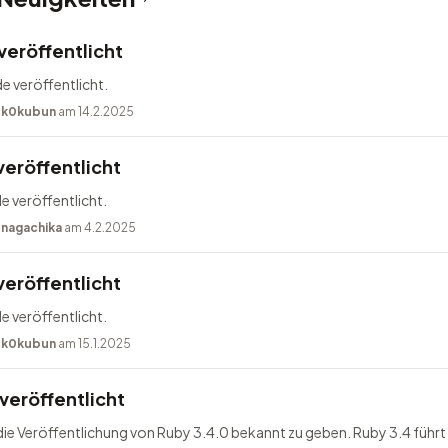
veröffentlicht
e veröffentlicht.
n
k0kubun
am 14.2.2025
veröffentlicht
e veröffentlicht.
n
nagachika
am 4.2.2025
veröffentlicht
e veröffentlicht.
n
k0kubun
am 15.1.2025
veröffentlicht
 die Veröffentlichung von Ruby 3.4.0 bekannt zu geben. Ruby 3.4 führt 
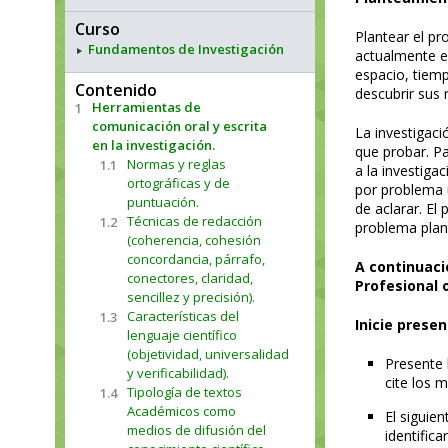
Curso
Plantear el pr
Fundamentos de Investigación
actualmente en
espacio, tiemp
Contenido
descubrir sus 
Herramientas de
1
comunicación oral y escrita
La investigaci
en la investigación.
que probar. Pa
Normas y reglas
1.1
a la investiga
ortográficas y de
por problema 
puntuación.
de aclarar. El
Técnicas de redacción
1.2
problema plan
(coherencia, cohesión
concordancia, párrafo,
A continuaci
conectores, claridad,
Profesional 
sencillez y precisión).
Características del
1.3
Inicie prese
lenguaje científico
(objetividad, universalidad
Presente 
y verificabilidad).
cite los 
Tipología de textos
1.4
Académicos como
El siguie
medios de difusión del
identifica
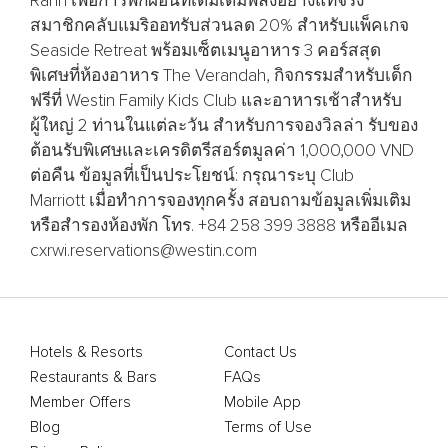
Ranh เพื่อการพักผ่อนที่เติมเต็มพลังอย่างแท้จริง
สมาชิกคลับแมริออทรับส่วนลด 20% สำหรับแพ็คเกจ
Seaside Retreat พร้อมเซ็ตเมนูอาหาร 3 คอร์สสุด
พิเศษที่ห้องอาหาร The Verandah, กิจกรรมสำหรับเด็ก
ฟรีที่ Westin Family Kids Club และอาหารเช้าสำหรับ
ผู้ใหญ่ 2 ท่านในแต่ละวัน สำหรับการจองวิลล่า รับของ
ต้อนรับพิเศษและเครดิตรีสอร์ตมูลค่า 1,000,000 VND
ต่อคืน ข้อมูลที่เป็นประโยชน์: กรุณาระบุ Club
Marriott เมื่อทำการจองทุกครั้ง สอบถามข้อมูลเพิ่มเติม
หรือสำรองห้องพัก โทร. +84 258 399 3888 หรืออีเมล
cxrwi.reservations@westin.com
Hotels & Resorts
Contact Us
Restaurants & Bars
FAQs
Member Offers
Mobile App
Blog
Terms of Use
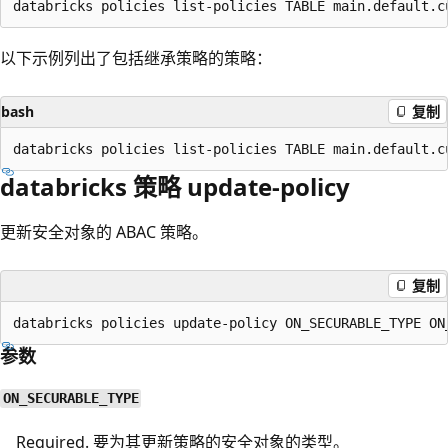
以下示例列出了包括继承策略的策略：
bash
复制
databricks 策略 update-policy
更新安全对象的 ABAC 策略。
复制
参数
ON_SECURABLE_TYPE
Required. 要为其更新策略的安全对象的类型。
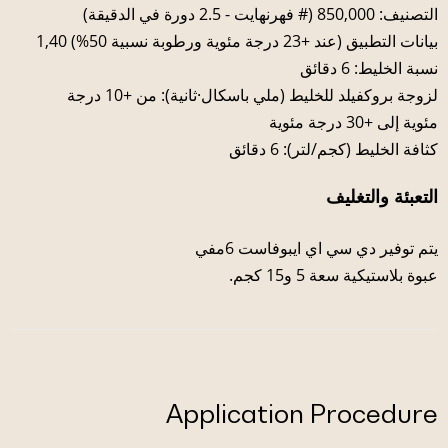
التصنيف: 850,000 (# فهرنهايت - 2.5 دورة في الدقيقة)
بيانات التطبيق (عند +23 درجة مئوية ورطوبة نسبية 50%) 1,40
نسبة الخليط: 6 دقائق
لزوجة بروكفيلد للخليط (ملي باسكال·ثانية): من +10 درجة
مئوية إلى +30 درجة مئوية
كثافة الخليط (كجم/لتر): 6 دقائق
التعبئة والتغليف
يتم توفير دي سي اي ايبوفاست 6مفي
عبوة بلاستيكية سعة 5 و15 كجم.
Application Procedure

####

_Directions_:
Reproduce all the material exactly, omitting images.

_Exercise result_:
veröffentlicht
e veröffentlicht.
n
k0kubun
am 14.2.2025
veröffentlicht
e veröffentlicht.
n
nagachika
am 4.2.2025
veröffentlicht
e veröffentlicht.
n
k0kubun
am 15.1.2025
veröffentlicht
 die Veröffentlichung von Ruby 3.4.0 bekannt zu geben. Ruby 3.4 führt 
Curso
Plantear el pr
Fundamentos de Investigación
actualmente en
espacio, tiemp
Contenido
descubrir sus 
Herramientas de
1
comunicación oral y escrita
La investigaci
en la investigación.
que probar. Pa
Normas y reglas
1.1
a la investiga
ortográficas y de
por problema 
puntuación.
de aclarar. El
Técnicas de redacción
1.2
problema plan
(coherencia, cohesión
concordancia, párrafo,
A continuaci
conectores, claridad,
Profesional 
sencillez y precisión).
Características del
1.3
Inicie prese
lenguaje científico
(objetividad, universalidad
Presente 
y verificabilidad).
cite los 
Tipología de textos
1.4
Académicos como
El siguie
medios de difusión del
identifica
Ranh เพื่อการพักผ่อนที่เติมเต็มพลังอย่างแท้จริง
สมาชิกคลับแมริออทรับส่วนลด 20% สำหรับแพ็คเกจ
Seaside Retreat พร้อมเซ็ตเมนูอาหาร 3 คอร์สสุด
พิเศษที่ห้องอาหาร The Verandah, กิจกรรมสำหรับเด็ก
ฟรีที่ Westin Family Kids Club และอาหารเช้าสำหรับ
ผู้ใหญ่ 2 ท่านในแต่ละวัน สำหรับการจองวิลล่า รับของ
ต้อนรับพิเศษและเครดิตรีสอร์ตมูลค่า 1,000,000 VND
ต่อคืน ข้อมูลที่เป็นประโยชน์: กรุณาระบุ Club
Marriott เมื่อทำการจองทุกครั้ง สอบถามข้อมูลเพิ่มเติม
หรือสำรองห้องพัก โทร. +84 258 399 3888 หรืออีเมล
cxrwi.reservations@westin.com
Hotels & Resorts
Contact Us
Restaurants & Bars
FAQs
Member Offers
Mobile App
Blog
Terms of Use
以下示例列出了包括继承策略的策略：
bash
复制
databricks 策略 update-policy
更新安全对象的 ABAC 策略。
复制
参数
ON_SECURABLE_TYPE
Required. 要为其更新策略的安全对象的类型。
التصنيف: 850,000 (# فهرنهايت - 2.5 دورة في الدقيقة)
بيانات التطبيق (عند +23 درجة مئوية ورطوبة نسبية 50%) 1,40
نسبة الخليط: 6 دقائق
لزوجة بروكفيلد للخليط (ملي باسكال·ثانية): من +10 درجة
مئوية إلى +30 درجة مئوية
كثافة الخليط (كجم/لتر): 6 دقائق
التعبئة والتغليف
يتم توفير دي سي اي ايبوفاست 6مفي
عبوة بلاستيكية سعة 5 و15 كجم.
Application Procedure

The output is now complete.